Shopping carts enable buyers to store products they are interested in purchasing and then continue browsing the store, adding or removing products from the shopping cart, without losing previously-stored details, which is what the cookies are used for.

The utilization of cookies has since increased and today embedding them into a web browser is an effective tool to help e-commerce sellers recognize and acknowledge existing buyers so that no sign-in is required every time a repeat buyer makes a purchase.

Cookies can be used for a chain of purposes, including:

Customer authentication - Cookies can be used to remember a repeated customer’s sign-in information.

Session management- Cookies can be used to collect data about customer navigation patterns, including across several visits.

Tracking browsing habits - Tracking cookies enable sellers to collect information about visitors’ browsing habits. Such data allow e-commerce sellers to produce usage statistics.

All main browsers give permission to buyers to decide whether to accept cookies or not and how long to store them for. However, rejecting cookies makes some e-commerce stores pointless.

Usage statistics of Cookies for websites

As per the data of w3techs cookies are used by 41.2% of all websites and persistent cookies are used by 23.4% of all websites.

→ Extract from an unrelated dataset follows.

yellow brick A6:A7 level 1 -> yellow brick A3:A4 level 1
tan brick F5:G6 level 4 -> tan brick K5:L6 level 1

Different types of cookies

Basically, the several types of cookies available for website. It includes:

  1. First-party Cookies
  2. Third-party cookies
  3. Session Cookies
  4. Persistent Cookies
  5. Secure Cookies

But in eCommerce, you don't need to put all cookies in the store you need specific cookies that actually help your customer.

There are some eCommerce options for cookies that just cleanly make sense. They’re basically relevant and are built to help customers get a better experience.

Storing sign-in data: This allows you to give different benefits, coupons, and more to your buyers without continuously asking them to sign into their accounts. It’s most important if you want to use a loyalty program that can give benefits.

Shopping carts: For an eCommerce store, maybe the earliest and most important use was to create shopping carts. The cookie stores the data locally, which gives permission for shopping carts to work for everyone. You don’t need to force visitors to sign into a website or put in any other data, as their choices are collected already.

Retargeting campaigns: You can use a cookie to short out if someone has visited your store but not made a purchase, or if they’ve made a purchase and you would like them to make another.